In FWP's most recent survey, Smith counted 3,284 elk in the hunting district, which is 53% above objective. The numbers included 383 elk with at least six antler points per side, which is generally considered a mature bull elk.
Currently, local BLM offices are revising resource management plans for 123 million acres of the 245 million acres the agency manages across the West, says Webster. The plans will determine how land is managed for future decades.
It is through these land-use management processes that the sportsmen are hoping to convince local BLM land managers and others to embrace the BCAs. The sportsmen believe that the BLM has the flexibility, administratively, to implement BCAs under the Federal Lands Policy and Management Act, and through the planning process for the resource management plans.
"It's about land-use plans, not about legislation," said Webster, maintaining that the BCAs are a moderate approach to backcountry conservation.
However, Dan Brunkhorst, planning and environmental coordinator for the BLM’s Central Montana District, says that “multiple-use is really hard work.”
Since management of backcountry areas was last considered, there have been significant changes in values and how people use and recreate on public lands. For instance, technology advancements in fluid minerals development, like hydraulic fracturing need to be considered. There is also more demand now for motorized recreation. Also, Brunkhorst notes that updates are needed to recognize the current status of grizzly bear populations.
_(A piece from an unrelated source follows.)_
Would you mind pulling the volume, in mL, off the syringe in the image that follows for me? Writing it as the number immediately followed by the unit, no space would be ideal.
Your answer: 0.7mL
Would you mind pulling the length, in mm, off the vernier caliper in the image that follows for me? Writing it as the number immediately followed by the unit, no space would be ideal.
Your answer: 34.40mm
To find out what issues are important to the public, the BLM has been taking comments. Based on the feedback, the most important issues include wildlife habitat, recreation and visitor services, travel management, wilderness characteristics and resource uses such as oil and gas development and motorized access. One of the most prevalent themes during the initial scoping period was “keep it the way it is.” Now, the agency’s challenge is to balance the many competing values, Brunkhorst said.
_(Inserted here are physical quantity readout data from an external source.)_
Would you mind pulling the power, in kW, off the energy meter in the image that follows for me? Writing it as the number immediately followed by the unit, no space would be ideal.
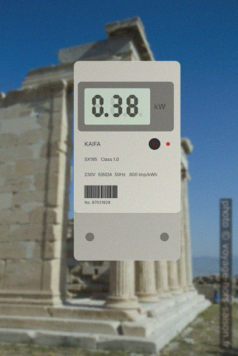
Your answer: 0.38kW
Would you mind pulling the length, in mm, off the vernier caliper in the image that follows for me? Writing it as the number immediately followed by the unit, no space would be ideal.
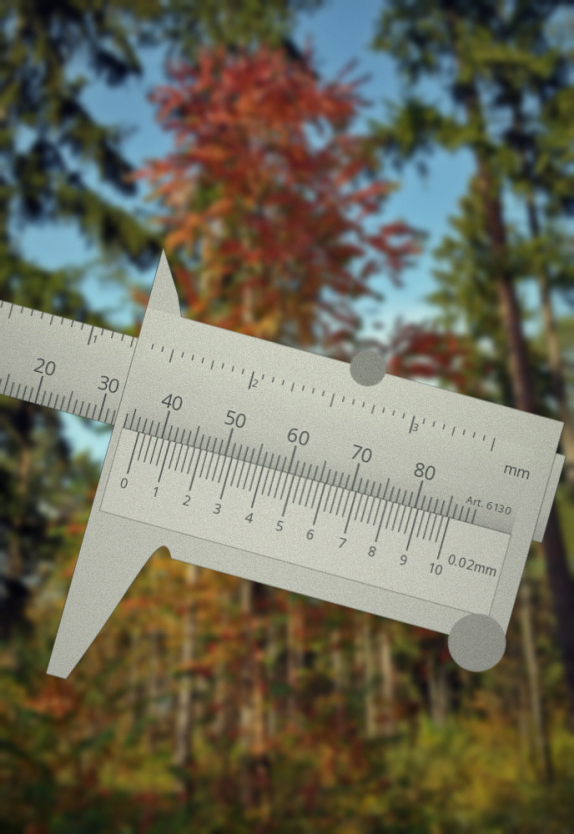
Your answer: 36.4mm
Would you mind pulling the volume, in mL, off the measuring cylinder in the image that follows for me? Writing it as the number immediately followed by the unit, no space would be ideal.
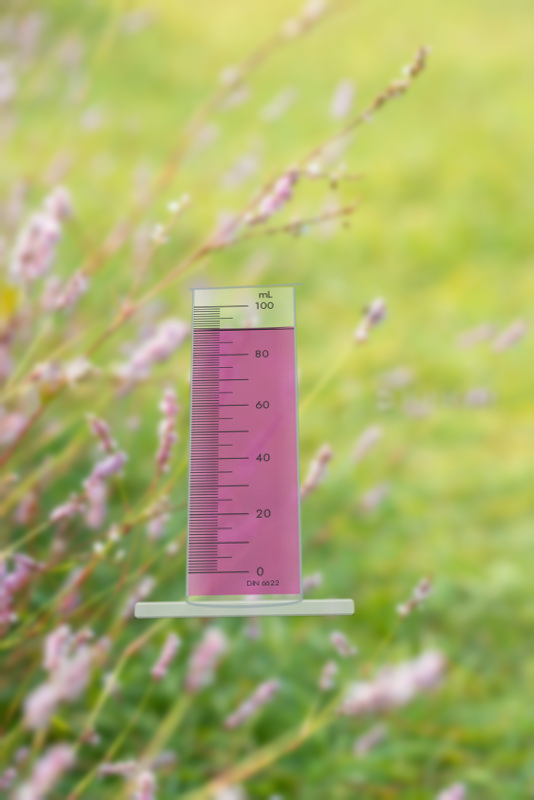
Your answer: 90mL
"We are lucky in central Montana that, compared to the rest of the country, we have relatively intact landscapes and health ecosystems," Brunkhorst said. "So our main challenge will be to keep it that way.”
Still, the BLM has also made it clear that it will not designate a new administrative designation such as BCAs in Montana, Brunkhorst said.
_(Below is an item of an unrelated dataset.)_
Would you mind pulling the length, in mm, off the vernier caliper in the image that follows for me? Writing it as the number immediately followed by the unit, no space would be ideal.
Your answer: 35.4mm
The agency is, however, willing to look at the areas proposed for BCAs to assess whether or not they meet the objectives of existing administrative designations, such as areas of critical environmental concern and lands with wilderness characteristics.
"Ultimately, we make a decision to best balance competing values on public lands," Brunkhorst said.
BCAs also are being proposed on BLM lands in Colorado, Idaho, Nevada and Oregon.